Unfortunately, Ruby does not implement/support this “zero-width positive
look-behind assertion”, so the question is how can one efficiently split
the string in Ruby?
Unfortunately, Ruby does not implement/support this “zero-width
positive look-behind assertion”, so the question is how can one
efficiently split the string in Ruby?
In Czech, c followed by h is considered (for sorting etc.) as one
character/grapheme ch. I need to split string to single characters
with respect to this absurd manner.
Yes, the use of scan strikes me in the meantime too. Why (?:)?
str.scan(/ch|./i) does exactly the same, doesn’t it?
Yeah, there’s no need for the (?: … ). I started off thinking it was
more complicated than it was, and forgot to take that out. I really
need a regexp refactoring tool.
Unfortunately, Ruby does not implement/support this “zero-width
positive look-behind assertion”, so the question is how can one
efficiently split the string in Ruby?
Stupid question. One should not insist on word-for-word translation
when rewriting some code from Perl to Ruby.
Scan version is slightly better as it never returns the empty string. Of
course, thanks anyway.
But where can one find this feature of the split in the documentation? http://www.rubycentral.com/ref/ref_c_string.html#split does not mention
split returns not only delimited substrings, but also successful groups
from the match of the regexp.
I started with str.split(/[.]|@/), but then I’d lose where the @ went.
I tried turning it into
[“one-and”, “.”, “two”, “@”, “three”, “.”, “net”]

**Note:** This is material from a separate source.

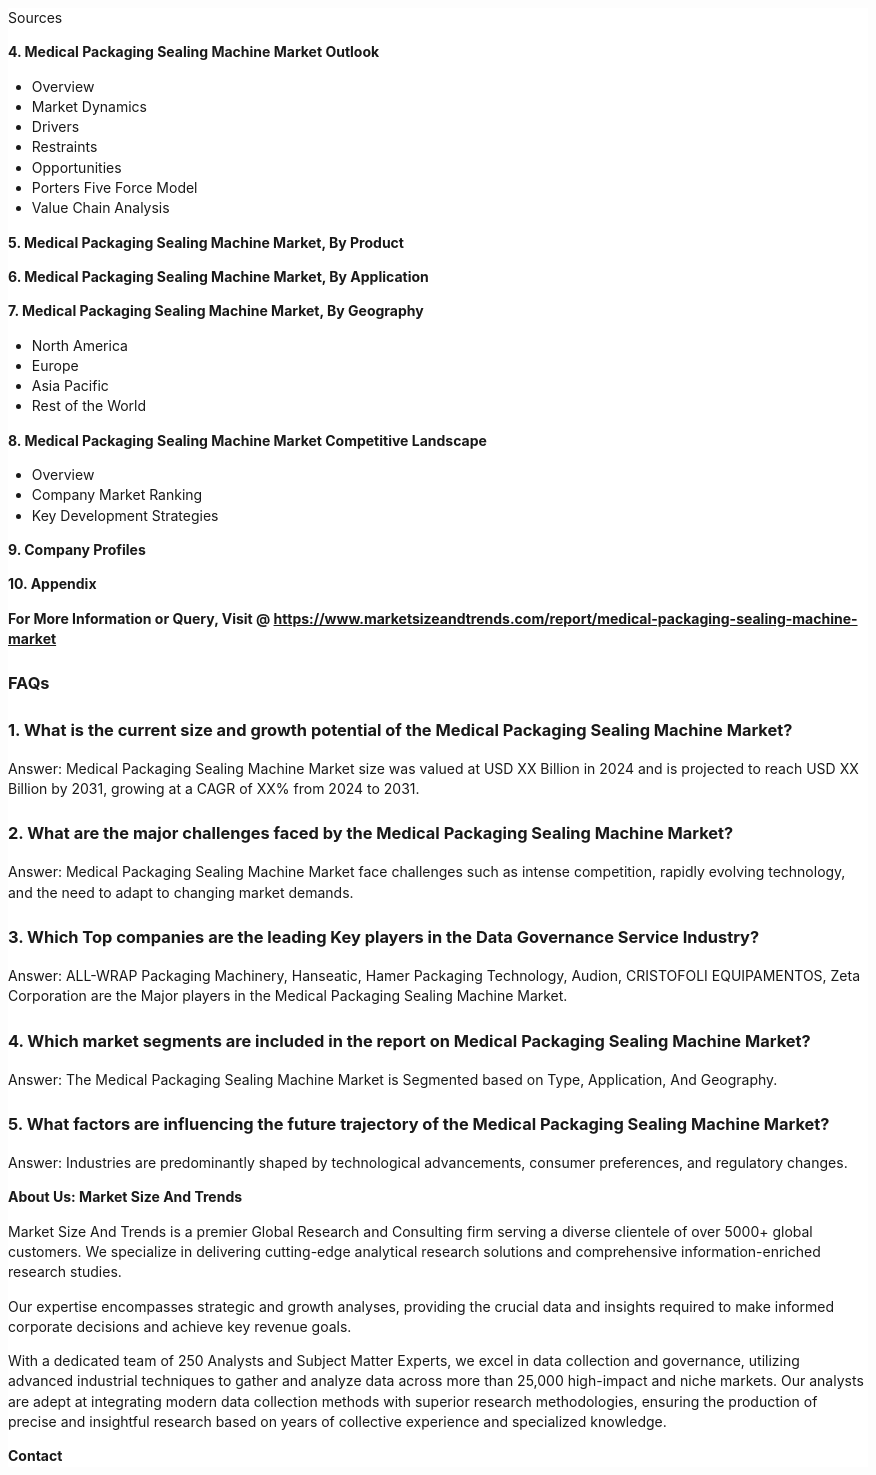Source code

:Sources</span></li></ul></div><div class="" data-test-id=""><p><strong><span class="">4. Medical Packaging Sealing Machine Market Outlook</span></strong></p></div><div class="" data-test-id=""><ul><li><span class="">Overview</span></li><li><span class="">Market Dynamics</span></li><li><span class="">Drivers</span></li><li><span class="">Restraints</span></li><li><span class="">Opportunities</span></li><li><span class="">Porters Five Force Model</span></li><li><span class="">Value Chain Analysis</span></li></ul></div><div class="" data-test-id=""><p><strong><span class="">5. Medical Packaging Sealing Machine Market, By Product</span></strong></p></div><div class="" data-test-id=""><p><strong><span class="">6. Medical Packaging Sealing Machine Market, By Application</span></strong></p></div><div class="" data-test-id=""><p><strong><span class="">7. Medical Packaging Sealing Machine Market, By Geography</span></strong></p></div><div class="" data-test-id=""><ul><li><span class="">North America</span></li><li><span class="">Europe</span></li><li><span class="">Asia Pacific</span></li><li><span class="">Rest of the World</span></li></ul></div><div class="" data-test-id=""><p><strong><span class="">8. Medical Packaging Sealing Machine Market Competitive Landscape</span></strong></p></div><div class="" data-test-id=""><ul><li><span class="">Overview</span></li><li><span class="">Company Market Ranking</span></li><li><span class="">Key Development Strategies</span></li></ul></div><div class="" data-test-id=""><p><strong><span class="">9. Company Profiles</span></strong></p></div><div class="" data-test-id=""><p><strong><span class="">10. Appendix</span></strong></p></div><div class="" data-test-id=""><p><strong><span class="">For More Information or Query, Visit @ <a href="https://www.marketsizeandtrends.com/report/medical-packaging-sealing-machine-market" target="_blank">https://www.marketsizeandtrends.com/report/medical-packaging-sealing-machine-market</a></span></strong></p></div><div class="" data-test-id=""><div class="article-main__content" data-test-id="publishing-text-block"><h3><strong><span class="">FAQs</span></strong></h3></div><div class="article-main__content" data-test-id="publishing-text-block"><h3><span class="">1. What is the current size and growth potential of the Medical Packaging Sealing Machine Market?</span></h3></div><div class="article-main__content" data-test-id="publishing-text-block"><p><span class="font-[700]">Answer</span><span class="">: Medical Packaging Sealing Machine Market size was valued at USD XX Billion in 2024 and is projected to reach USD XX Billion by 2031, growing at a CAGR of XX% from 2024 to 2031.</span></p></div><div class="article-main__content" data-test-id="publishing-text-block"><h3><span class="">2. What are the major challenges faced by the Medical Packaging Sealing Machine Market?</span></h3></div><div class="article-main__content" data-test-id="publishing-text-block"><p><span class="font-[700]">Answer</span><span class="">: Medical Packaging Sealing Machine Market face challenges such as intense competition, rapidly evolving technology, and the need to adapt to changing market demands.</span></p></div><div class="article-main__content" data-test-id="publishing-text-block"><h3><span class="">3. Which Top companies are the leading Key players in the Data Governance Service Industry?</span></h3></div><div class="article-main__content" data-test-id="publishing-text-block"><p><span class="font-[700]">Answer</span><span class="">: ALL-WRAP Packaging Machinery, Hanseatic, Hamer Packaging Technology, Audion, CRISTOFOLI EQUIPAMENTOS, Zeta Corporation are the Major players in the Medical Packaging Sealing Machine Market.</span></p></div><div class="article-main__content" data-test-id="publishing-text-block"><h3><span class="">4. Which market segments are included in the report on Medical Packaging Sealing Machine Market?</span></h3></div><div class="article-main__content" data-test-id="publishing-text-block"><p><span class="font-[700]">Answer</span><span class="">: The Medical Packaging Sealing Machine Market is Segmented based on Type, Application, And Geography.</span></p></div><div class="article-main__content" data-test-id="publishing-text-block"><h3><span class="">5. What factors are influencing the future trajectory of the Medical Packaging Sealing Machine Market?</span></h3></div><div class="article-main__content" data-test-id="publishing-text-block"><p><span class="font-[700]">Answer:</span><span class="">&nbsp;Industries are predominantly shaped by technological advancements, consumer preferences, and regulatory changes.</span></p></div><p><strong><span class="">About Us: Market Size And Trends</span></strong></p></div><div class="" data-test-id=""><p><span class="">Market Size And Trends is a premier Global Research and Consulting firm serving a diverse clientele of over 5000+ global customers. We specialize in delivering cutting-edge analytical research solutions and comprehensive information-enriched research studies.</span></p></div><div class="" data-test-id=""><p><span class="">Our expertise encompasses strategic and growth analyses, providing the crucial data and insights required to make informed corporate decisions and achieve key revenue goals.</span></p></div><div class="" data-test-id=""><p><span class="">With a dedicated team of 250 Analysts and Subject Matter Experts, we excel in data collection and governance, utilizing advanced industrial techniques to gather and analyze data across more than 25,000 high-impact and niche markets. Our analysts are adept at integrating modern data collection methods with superior research methodologies, ensuring the production of precise and insightful research based on years of collective experience and specialized knowledge.</span></p></div><div class="" data-test-id=""><p><strong><span class="">Contact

so I could .reverse that, but without positive look-behind, I couldn’t
find any way to detect the break after the dot except with \w, which
would also trigger after the hyphen.
After hours of work, I ended up with something that was not only long
and confusing, involving .collect and an inner search loop and other
stuff, but when I brought it back up to check it for this email
message, I discovered that it didn’t even actually work correctly.

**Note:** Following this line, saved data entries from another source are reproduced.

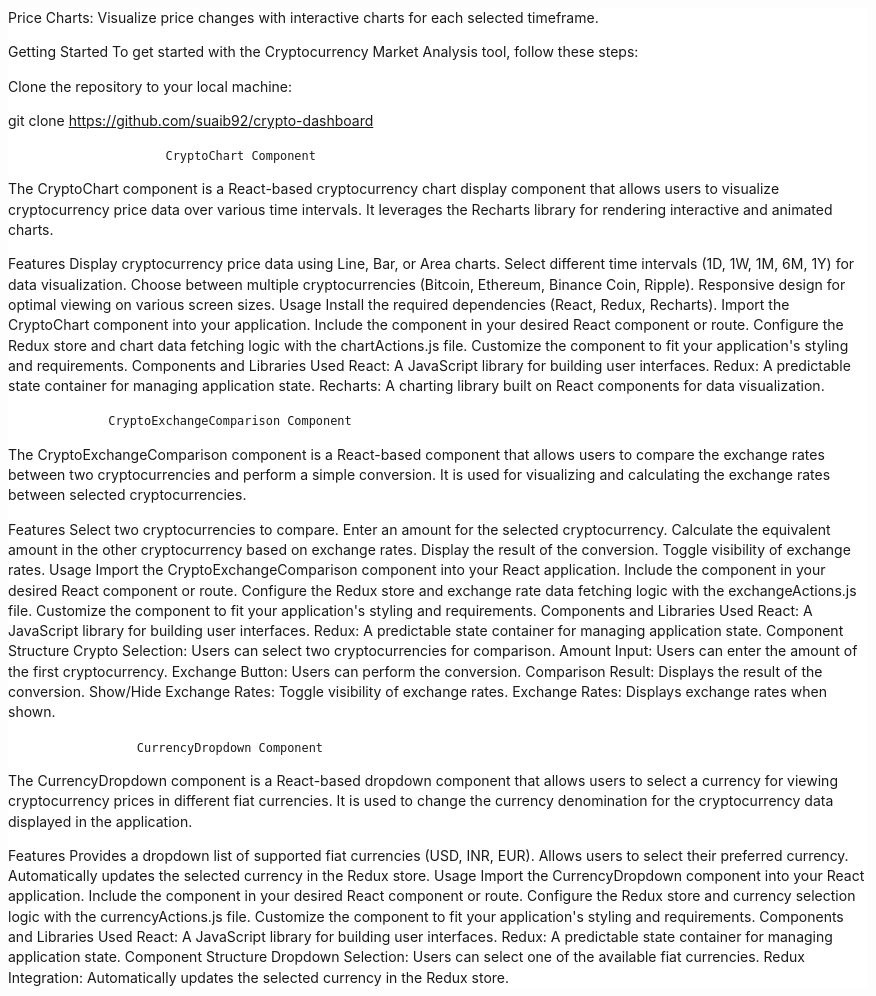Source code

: Price Charts: Visualize price changes with interactive charts for each selected timeframe.

Getting Started
To get started with the Cryptocurrency Market Analysis tool, follow these steps:

Clone the repository to your local machine:

git clone https://github.com/suaib92/crypto-dashboard




                          CryptoChart Component                                     
The CryptoChart component is a React-based cryptocurrency chart display component that allows users to visualize cryptocurrency price data over various time intervals. It leverages the Recharts library for rendering interactive and animated charts.

Features Display cryptocurrency price data using Line, Bar, or Area charts. Select different time intervals (1D, 1W, 1M, 6M, 1Y) for data visualization. Choose between multiple cryptocurrencies (Bitcoin, Ethereum, Binance Coin, Ripple). Responsive design for optimal viewing on various screen sizes. Usage Install the required dependencies (React, Redux, Recharts). Import the CryptoChart component into your application. Include the component in your desired React component or route. Configure the Redux store and chart data fetching logic with the chartActions.js file. Customize the component to fit your application's styling and requirements. Components and Libraries Used React: A JavaScript library for building user interfaces. Redux: A predictable state container for managing application state. Recharts: A charting library built on React components for data visualization.

                  CryptoExchangeComparison Component
The CryptoExchangeComparison component is a React-based component that allows users to compare the exchange rates between two cryptocurrencies and perform a simple conversion. It is used for visualizing and calculating the exchange rates between selected cryptocurrencies.

Features Select two cryptocurrencies to compare. Enter an amount for the selected cryptocurrency. Calculate the equivalent amount in the other cryptocurrency based on exchange rates. Display the result of the conversion. Toggle visibility of exchange rates. Usage Import the CryptoExchangeComparison component into your React application. Include the component in your desired React component or route. Configure the Redux store and exchange rate data fetching logic with the exchangeActions.js file. Customize the component to fit your application's styling and requirements. Components and Libraries Used React: A JavaScript library for building user interfaces. Redux: A predictable state container for managing application state. Component Structure Crypto Selection: Users can select two cryptocurrencies for comparison. Amount Input: Users can enter the amount of the first cryptocurrency. Exchange Button: Users can perform the conversion. Comparison Result: Displays the result of the conversion. Show/Hide Exchange Rates: Toggle visibility of exchange rates. Exchange Rates: Displays exchange rates when shown.

                      CurrencyDropdown Component
The CurrencyDropdown component is a React-based dropdown component that allows users to select a currency for viewing cryptocurrency prices in different fiat currencies. It is used to change the currency denomination for the cryptocurrency data displayed in the application.

Features Provides a dropdown list of supported fiat currencies (USD, INR, EUR). Allows users to select their preferred currency. Automatically updates the selected currency in the Redux store. Usage Import the CurrencyDropdown component into your React application. Include the component in your desired React component or route. Configure the Redux store and currency selection logic with the currencyActions.js file. Customize the component to fit your application's styling and requirements. Components and Libraries Used React: A JavaScript library for building user interfaces. Redux: A predictable state container for managing application state. Component Structure Dropdown Selection: Users can select one of the available fiat currencies. Redux Integration: Automatically updates the selected currency in the Redux store.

And all along, all I needed to do was change
str.split(/[.]|@).reverse.join
into
str.split(/([.]|@)/).reverse.join
But where can one find this feature of the split in the
documentation? http://www.rubycentral.com/ref/
ref_c_string.html#split does not mention split returns not only
delimited substrings, but also successful groups from the match of
the regexp.
In Dave T.’ Pickaxe book. Under String#split he writes:
“If pattern is a Regexp, str is divided where the pattern matches.
Whenever the pattern
matches a zero-length string, str is split into individual
characters. If pattern includes
groups, these groups will be included in the returned values.”